Nos anúncios coloridos, que encimam as entradas das lojas e decoram as ruas, usam-se carateres chineses juntamente com a língua portuguesa, mas a Cidade da China acolhe diferentes nacionalidades, incluindo de Portugal.
Emanuel Lello, em Angola há 11 anos, atualmente o único comerciante português no local, diz que “é impressionante a diferença” face à semana passada numa Cidade da China invulgarmente pacata, escusando-se, no entanto, a estabelecer uma relação de causalidade com a cerca.
“Muitas pessoas ainda julgam que estamos em cerca. Acho que vai acabar por voltar ao normal, mas acho que há outros fatores na economia que também estão a arrastar a queda das vendas”, acrescentou, apontando também a “redução drástica” do poder de compra.
A sua loja de lubrificantes, que importa de Portugal, emprega 12 pessoas e está na cidade da China desde que abriu.
“Nós vimos o empreendimento a ser construído, visitámos e fomos dos primeiros a alugar. Fomos bem recebidos”, afirmou o português, assumindo que tem havido “algumas pedras no caminho” devido à pandemia.
Emanuel Lello salientou que “a Cidade da China está muito mais bem preparada do que outros mercados para enfrentar uma situação de pandemia”, referindo o controlo de segurança e “o controlo sanitário constante”, apesar dos dois casos identificados.
O mesmo “vazio” constatou o libanês Mohamed Menem, em Angola há 15 anos, que se instalou há quatro meses na Cidade da China aliciado pelo movimento e pela “gestão excelente da administração”, variedade e bons preços dos produtos: “tornou-se um ponto de referência para todas as camadas de clientes, todo o mundo vem aqui”.
Mas agora “está vazio, as pessoas ainda têm medo”, afirmou o comerciante, considerando que não faz sentido se se comparar com o número de casos que se tem encontrado nos mercados.
“O movimento está a 20% do normal, mas acredito que mais uns dias teremos um movimento melhor e brevemente voltaremos ao que era antes”, disse Mohamed Menem, na sua loja, onde vende vestuário e outros produtos “importados dos Estados Unidos” como faz questão de frisar.
Tina Yang, dona de uma loja de decoração, frisou igualmente que o negócio não corre tão bem como antigamente e destacou que todos os comerciantes adotam medidas de prevenção.
“Por causa da pandemia, todas as lojas têm perdido, o nosso objetivo é estar sempre abertos porque temos funcionários para sustentar e eles também tem de sustentar as famílias, mas o nosso objetivo primeiro é defender a vida”, afirmou.

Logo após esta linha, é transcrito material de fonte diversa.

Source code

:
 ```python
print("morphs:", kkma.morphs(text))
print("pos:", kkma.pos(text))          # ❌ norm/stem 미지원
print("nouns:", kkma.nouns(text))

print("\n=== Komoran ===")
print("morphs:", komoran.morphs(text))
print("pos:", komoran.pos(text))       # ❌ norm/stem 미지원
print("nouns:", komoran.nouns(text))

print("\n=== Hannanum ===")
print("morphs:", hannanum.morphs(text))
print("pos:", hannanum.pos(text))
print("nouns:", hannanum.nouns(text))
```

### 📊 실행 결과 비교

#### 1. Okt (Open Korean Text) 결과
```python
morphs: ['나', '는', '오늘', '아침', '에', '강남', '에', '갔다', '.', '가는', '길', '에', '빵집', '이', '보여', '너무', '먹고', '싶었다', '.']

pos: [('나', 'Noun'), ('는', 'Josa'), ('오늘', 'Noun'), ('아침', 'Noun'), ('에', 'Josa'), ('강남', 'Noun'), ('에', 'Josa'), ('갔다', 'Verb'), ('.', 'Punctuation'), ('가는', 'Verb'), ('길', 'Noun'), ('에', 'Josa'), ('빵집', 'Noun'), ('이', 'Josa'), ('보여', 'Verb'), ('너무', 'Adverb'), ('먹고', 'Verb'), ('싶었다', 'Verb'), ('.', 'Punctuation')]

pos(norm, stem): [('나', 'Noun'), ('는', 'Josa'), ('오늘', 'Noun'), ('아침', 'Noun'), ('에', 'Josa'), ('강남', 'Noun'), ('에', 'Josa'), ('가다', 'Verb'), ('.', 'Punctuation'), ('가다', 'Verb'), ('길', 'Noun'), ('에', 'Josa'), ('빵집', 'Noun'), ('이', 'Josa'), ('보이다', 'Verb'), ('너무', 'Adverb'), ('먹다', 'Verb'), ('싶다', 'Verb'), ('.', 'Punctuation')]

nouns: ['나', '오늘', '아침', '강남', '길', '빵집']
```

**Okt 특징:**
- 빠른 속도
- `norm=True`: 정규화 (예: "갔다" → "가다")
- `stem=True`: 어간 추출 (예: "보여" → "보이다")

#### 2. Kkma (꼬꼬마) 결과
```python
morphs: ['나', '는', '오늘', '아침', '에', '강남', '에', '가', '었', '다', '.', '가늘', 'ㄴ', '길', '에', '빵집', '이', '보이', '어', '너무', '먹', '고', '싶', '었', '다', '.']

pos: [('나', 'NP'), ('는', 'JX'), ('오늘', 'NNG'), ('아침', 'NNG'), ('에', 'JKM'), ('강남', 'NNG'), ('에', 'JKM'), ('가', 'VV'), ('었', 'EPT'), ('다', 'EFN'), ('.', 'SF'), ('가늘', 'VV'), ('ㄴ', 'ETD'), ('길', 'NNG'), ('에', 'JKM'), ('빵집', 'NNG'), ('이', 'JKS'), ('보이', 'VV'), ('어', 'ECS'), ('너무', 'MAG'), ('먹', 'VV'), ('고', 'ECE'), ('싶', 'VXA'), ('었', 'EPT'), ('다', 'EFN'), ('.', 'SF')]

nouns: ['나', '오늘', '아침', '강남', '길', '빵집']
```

Questionada sobre se tem sentido dificuldades para pagar a renda, indicou que tem “confiança no apoio da administração da Cidade da China”.

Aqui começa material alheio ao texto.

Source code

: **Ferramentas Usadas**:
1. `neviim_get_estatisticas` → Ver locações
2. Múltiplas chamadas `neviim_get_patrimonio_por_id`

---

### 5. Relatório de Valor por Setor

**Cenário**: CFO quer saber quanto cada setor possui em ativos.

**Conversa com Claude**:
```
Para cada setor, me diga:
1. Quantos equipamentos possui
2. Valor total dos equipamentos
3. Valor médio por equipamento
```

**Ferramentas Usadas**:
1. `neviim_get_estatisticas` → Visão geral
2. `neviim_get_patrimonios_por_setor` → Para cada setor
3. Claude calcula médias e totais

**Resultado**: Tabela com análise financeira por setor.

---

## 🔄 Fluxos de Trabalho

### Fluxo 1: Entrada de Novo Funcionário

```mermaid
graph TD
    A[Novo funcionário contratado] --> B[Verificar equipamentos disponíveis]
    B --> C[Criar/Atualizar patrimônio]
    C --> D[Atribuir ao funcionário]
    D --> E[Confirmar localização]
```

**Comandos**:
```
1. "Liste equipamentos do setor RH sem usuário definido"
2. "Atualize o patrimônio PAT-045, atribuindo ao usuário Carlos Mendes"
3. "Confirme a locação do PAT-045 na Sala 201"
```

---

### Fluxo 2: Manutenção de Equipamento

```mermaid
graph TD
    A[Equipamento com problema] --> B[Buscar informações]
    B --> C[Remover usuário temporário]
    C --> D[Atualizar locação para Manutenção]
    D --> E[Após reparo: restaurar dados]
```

Depois dos dois casos de infeção “houve muitos clientes que ficaram com medo de vir”, mas Tina Yang garantiu que no local há medidas de prevenção.
No exterior, circulam alguns, poucos, clientes, como Maria Salomé que transporta à cabeça um fardo.
“Vim comprar vestidos”, disse à Lusa, adiantando que os vai revender num mercado.
“Graças a Deus já tiraram a cerca”, desabafou, acrescentado: “É aqui que ganho o pão para os filhos, venho sempre cá, o preço é melhor”.
Maria Salomé garantiu que o espaço está bem preparado contra o coronavírus: “antes de entrar lavo as mãos, tem álcool gel, sem máscara não se pode entrar no armazém. Não tenho medo porque está tudo organizado”.
Télson Sebastião, trabalhador da Cidade da China, veio acompanhar uma familiar na compra de um fardo, e também nota que o movimento está fraco.
“Antes de entrarmos em quarentena havia mais enchentes, quando fecharam para poder testar encontrámos o movimento mais fraco, dá para entender que o pessoal está com medo dessa doença”, disse o jovem angolano.
Télson “tem medo” da Covid-19, mas precisa do seu ganha-pão e não pode ficar em casa parado.
“Uso os meus meios de prevenção, uso sempre a máscara e o álcool gel”, garante, exibindo um pequeno desinfetante portátil, salientando ainda que “há organização” na Cidade da China e os seguranças são muito rigorosos no seu trabalho.